Document text:
-- Opening Marker --
Sound helps to tell the story in a film in two ways:

  • Sounds within the world of the story (sometimes referred to as diegetic sound), eg the interior car and exterior traffic sounds in Between Us;
  • Sounds outside the world of the story (sometimes referred to as non-diegetic sound), eg the music in The Monk and the Fish.

In animated films, the sound effects, dialogue and music are recorded separately.

Exactly when the dialogue is linked to the images depends on the animators, ie whether the movements and expressions of the characters are animated to fit pre-recorded dialogue, or the voice cast members use the images as a starting point for their characterisation. In live-action, most of the sound and dialogue is recorded in sync with the camera as it films the action; the music is added later. The procedure in which the picture and all elements of the soundtrack come together to produce the finished film is called the sound mix.

Just as visually the camera, colour and setting all contribute to telling the story, the soundtrack may contain several elements, each of which constitutes a 'layer'. It is possible for each of these to be used simultaneously:

  • Sound effects are often added sounds, not recorded in sync with the picture. They are either related directly to the action of a particular scene (called 'spot effects'), like the bell tolling in The Monk and the Fish, or for a general atmosphere (called 'atmos effects'), eg the traffic sounds in Between Us. The acoustics, timbre and volume of sound effects can all give us clues and cues about setting: for example, the echo acoustic of the opening of Birthday Boy puts us in a strange place, between interior and exterior (it turns out to be the fuselage of a crashed plane).
-- Closing Marker --
Records provided:
-- Opening Marker --
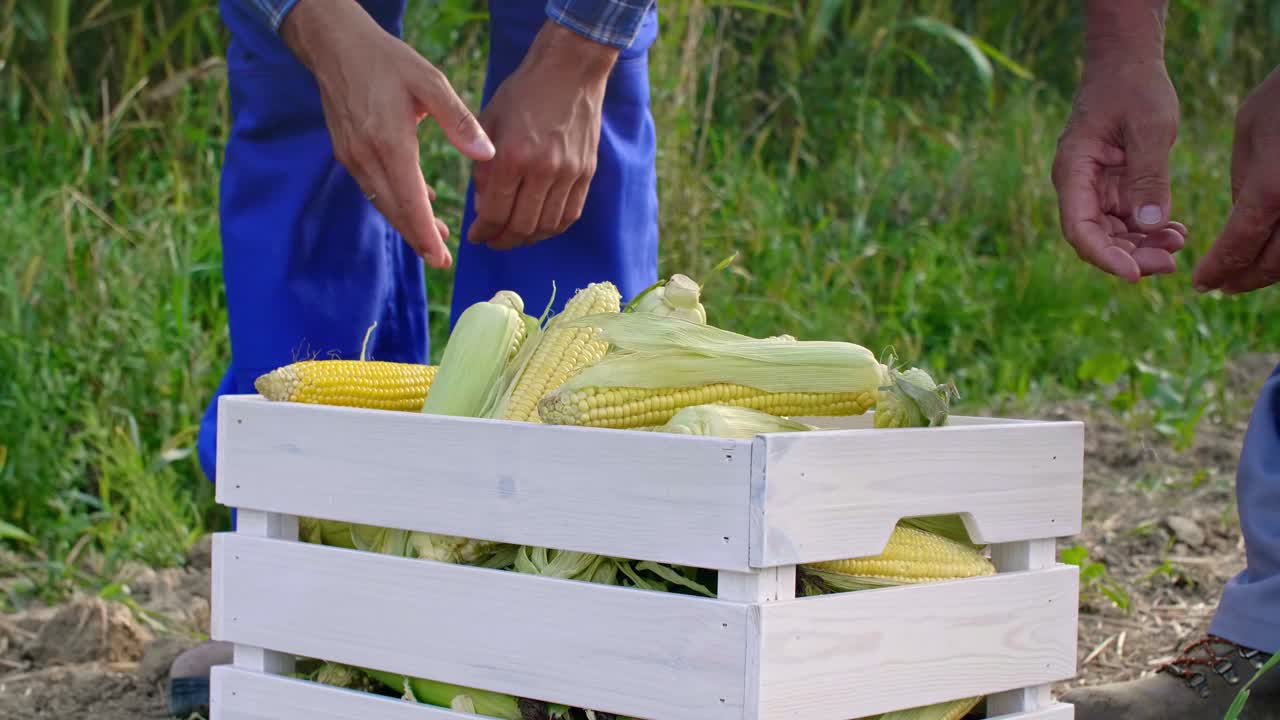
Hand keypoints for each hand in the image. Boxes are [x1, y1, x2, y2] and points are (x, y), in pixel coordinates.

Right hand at [281, 0, 494, 268]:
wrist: (334, 44)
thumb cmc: (387, 59)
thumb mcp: (430, 82)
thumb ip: (459, 121)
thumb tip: (487, 155)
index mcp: (390, 143)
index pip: (410, 202)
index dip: (426, 234)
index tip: (441, 260)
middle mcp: (366, 157)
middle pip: (395, 211)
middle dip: (418, 238)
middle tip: (441, 260)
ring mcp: (352, 156)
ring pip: (382, 202)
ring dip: (407, 222)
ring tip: (434, 236)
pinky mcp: (347, 151)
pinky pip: (373, 186)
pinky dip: (394, 201)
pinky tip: (416, 200)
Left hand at [467, 21, 618, 249]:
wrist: (570, 70)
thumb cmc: (523, 93)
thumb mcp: (490, 123)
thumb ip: (484, 169)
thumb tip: (484, 208)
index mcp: (513, 155)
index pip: (495, 212)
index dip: (482, 231)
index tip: (475, 235)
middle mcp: (543, 169)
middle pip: (521, 226)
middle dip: (502, 240)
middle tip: (492, 240)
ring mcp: (569, 173)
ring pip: (547, 226)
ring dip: (527, 238)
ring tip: (513, 236)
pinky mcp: (586, 172)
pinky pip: (570, 214)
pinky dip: (552, 227)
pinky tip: (538, 226)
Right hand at [1052, 57, 1187, 281]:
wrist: (1125, 63)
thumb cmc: (1133, 88)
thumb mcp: (1149, 128)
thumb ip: (1148, 176)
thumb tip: (1149, 225)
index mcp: (1073, 171)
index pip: (1079, 228)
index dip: (1103, 256)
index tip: (1134, 274)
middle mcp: (1077, 186)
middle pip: (1095, 238)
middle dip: (1130, 256)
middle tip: (1170, 263)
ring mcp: (1094, 188)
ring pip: (1111, 233)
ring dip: (1142, 246)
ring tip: (1178, 243)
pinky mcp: (1112, 186)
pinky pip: (1126, 219)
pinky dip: (1148, 229)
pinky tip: (1174, 231)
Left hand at [1192, 67, 1279, 293]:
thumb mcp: (1250, 135)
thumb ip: (1244, 183)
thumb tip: (1239, 223)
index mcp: (1272, 189)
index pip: (1240, 246)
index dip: (1218, 269)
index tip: (1200, 282)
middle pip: (1275, 263)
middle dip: (1246, 279)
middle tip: (1224, 285)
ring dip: (1271, 271)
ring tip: (1245, 274)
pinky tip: (1272, 252)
-- Closing Marker --
Aim of the exercise:
Answer these questions from the text on film sound above the lines:
1. Which example of sound outside the world of the story does it give?
2. What is the procedure called in which the picture and every part of the soundtrack come together to make the finished film?
3. Where does the opening of Birthday Boy turn out to take place?

Exercise response:
1. The music in The Monk and the Fish.
2. The sound mix.
3. The fuselage of a crashed plane.